O Fórum Econômico Mundial, que ocorre em Davos, nos Alpes Suíços, vai se dedicar aos temas que envolvem a transição climática e a ponte para uma economia que descarboniza sua geração de riqueza, sob pena de não mais haver retorno na elevação da temperatura do planeta e na ameaça a milhões de seres humanos no futuro próximo. Gerar empregos, fazer da inteligência artificial o motor para a economia e para a sociedade, a segurança e a cooperação em um mundo fragmentado, e, obviamente, uma estratégia para o clima e a energia são os temas do Fórum, que, entre chefes de Estado, presidentes de empresas, representantes da sociedade civil, meios de comunicação e líderes juvenis, deve reunir 2.500 pessoas nos dias de debate.
Vista como menos urgente do que as mudanças climáticas, mas tão necessária quanto, a desigualdade social não estará no foco direto das discussões, sobretudo porque um dos seus maiores defensores atuais, o presidente Luiz Inácio Lula da Silva, não participará do evento. Ao jogar o Fórum Econômico para segundo plano, Lula perde a primeira janela internacional para pôr em prática a prioridade fixada para sua gestão à frente do G20: de combate à fome e à desigualdade social.
Ao deixar a representação do Brasil em Davos 2024 como responsabilidade da ministra do Meio Ambiente, Marina Silva, do ministro das Minas e Energia, Alexandre Silveira, e do assessor especial da Presidência, Celso Amorim, o governo brasileiro prioriza as mudanças climáticas em detrimento de uma agenda social. Isso exatamente no momento em que um estudo da Oxfam mostra que o mundo está perto de ter os primeiros trilionários até 2033, enquanto para erradicar a pobreza serão necessários 230 anos. E a aposta da Oxfam está exatamente no Brasil para encabeçar a demanda de se fixar metas de redução da desigualdade, assim como há metas para redução da emissão dos gases do efeito estufa.
Os dados do relatório Desigualdade S.A — Como o poder corporativo divide nosso mundo e a necessidade de uma nova era de ação pública, divulgado na segunda-feira, mostram que a fortuna das cinco pessoas mais ricas do mundo mais do que dobrou no ano passado, enquanto a renda de 5 bilhões de pessoas no mundo diminuiu. Pelo menos quatro dos cinco bilionários brasileiros mais ricos aumentaram em 51% sua riqueza desde 2020. Nesse período, outros 129 milhões de brasileiros ficaram mais pobres.

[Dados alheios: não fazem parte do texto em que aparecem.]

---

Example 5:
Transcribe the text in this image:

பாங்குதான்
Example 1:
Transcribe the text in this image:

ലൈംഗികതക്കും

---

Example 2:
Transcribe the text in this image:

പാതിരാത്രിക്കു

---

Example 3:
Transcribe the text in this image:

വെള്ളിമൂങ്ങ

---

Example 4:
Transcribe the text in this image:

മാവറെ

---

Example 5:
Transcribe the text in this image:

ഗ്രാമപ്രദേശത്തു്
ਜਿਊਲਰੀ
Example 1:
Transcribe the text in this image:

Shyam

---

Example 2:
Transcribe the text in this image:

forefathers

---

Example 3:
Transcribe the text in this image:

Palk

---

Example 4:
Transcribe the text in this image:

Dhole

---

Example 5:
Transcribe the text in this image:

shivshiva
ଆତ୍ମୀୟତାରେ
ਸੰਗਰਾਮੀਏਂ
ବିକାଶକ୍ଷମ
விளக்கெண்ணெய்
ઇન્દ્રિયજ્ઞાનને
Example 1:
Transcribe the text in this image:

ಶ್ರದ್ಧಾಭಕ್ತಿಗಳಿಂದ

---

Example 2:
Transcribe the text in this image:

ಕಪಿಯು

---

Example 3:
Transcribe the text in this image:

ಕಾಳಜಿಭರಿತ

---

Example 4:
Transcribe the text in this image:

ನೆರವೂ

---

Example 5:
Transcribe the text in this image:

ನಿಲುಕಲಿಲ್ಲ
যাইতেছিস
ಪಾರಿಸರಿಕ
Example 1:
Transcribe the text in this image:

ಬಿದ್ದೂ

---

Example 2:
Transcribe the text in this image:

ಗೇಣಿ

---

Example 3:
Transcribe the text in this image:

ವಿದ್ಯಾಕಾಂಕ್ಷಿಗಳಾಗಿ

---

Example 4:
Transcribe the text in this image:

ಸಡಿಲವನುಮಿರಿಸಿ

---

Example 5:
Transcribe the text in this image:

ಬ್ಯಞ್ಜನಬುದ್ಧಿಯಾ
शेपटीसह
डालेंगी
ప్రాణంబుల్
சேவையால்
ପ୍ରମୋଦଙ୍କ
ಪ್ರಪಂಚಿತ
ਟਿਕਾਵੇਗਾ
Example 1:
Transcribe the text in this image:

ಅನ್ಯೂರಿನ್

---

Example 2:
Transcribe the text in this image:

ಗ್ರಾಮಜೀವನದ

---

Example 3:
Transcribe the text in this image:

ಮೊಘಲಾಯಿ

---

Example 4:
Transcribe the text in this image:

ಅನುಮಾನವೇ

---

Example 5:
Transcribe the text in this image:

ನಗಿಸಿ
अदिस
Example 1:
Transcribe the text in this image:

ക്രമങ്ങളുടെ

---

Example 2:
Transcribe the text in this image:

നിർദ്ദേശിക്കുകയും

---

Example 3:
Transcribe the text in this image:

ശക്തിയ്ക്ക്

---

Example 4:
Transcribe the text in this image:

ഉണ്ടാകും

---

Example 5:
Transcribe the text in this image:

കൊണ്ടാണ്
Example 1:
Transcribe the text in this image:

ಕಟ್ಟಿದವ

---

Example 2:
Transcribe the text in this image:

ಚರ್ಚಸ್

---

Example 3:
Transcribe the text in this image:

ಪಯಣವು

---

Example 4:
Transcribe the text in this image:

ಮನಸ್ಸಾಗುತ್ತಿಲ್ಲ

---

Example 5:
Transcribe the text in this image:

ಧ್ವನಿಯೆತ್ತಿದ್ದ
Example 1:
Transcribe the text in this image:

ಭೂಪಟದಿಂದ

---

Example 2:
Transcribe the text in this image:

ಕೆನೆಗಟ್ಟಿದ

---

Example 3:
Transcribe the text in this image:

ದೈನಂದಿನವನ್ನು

A desigualdade social no mundo e no Brasil é gritante e está na origem da crise migratória nas Américas e da África para a Europa, assim como da fome a que estão condenados milhões de seres humanos.
A Oxfam estima que, se apenas os recursos usados em dividendos e recompra de ações para os 10% mais ricos em 2022 fossem redistribuídos aos 40% mais pobres, a desigualdade teria uma redução de mais de 20%. E, ainda, se metade do valor pago aos 10% mais ricos em 2022 fosse distribuído, seria suficiente para acabar com a pobreza global (US$ 6,85 por dia). Para a entidade, grandes empresas e monopólios estão aumentando a desigualdade social em toda a economia, sendo necessária uma ação dos governos de fortalecimento dos serviços públicos para a população e de cobrança de impostos sobre grandes fortunas e a parcela dos mais ricos, no sentido de aumentar a distribuição de renda e combater a desigualdade.
No Brasil, a desigualdade vem de longa data, hora tendo pequenas reduções, hora avançando. Na década de 1970, com o milagre econômico, se criou o conceito de que era preciso fazer o bolo crescer para, depois, distribuir, e o economista Edmar Bacha cunhou a expressão "Belíndia", para mostrar a proximidade do Brasil rico com a Bélgica e a parcela pobre com a Índia. A representação precisa ser atualizada. Não porque a realidade brasileira mudou, mas porque os países que foram referência no passado mudaram. A retomada dos programas sociais ajuda a diminuir a desigualdade, mas de forma ínfima. É preciso que as nações, e em especial o Brasil, adotem medidas para efetivamente combater a desigualdade, com estabelecimento de metas a serem cumpridas.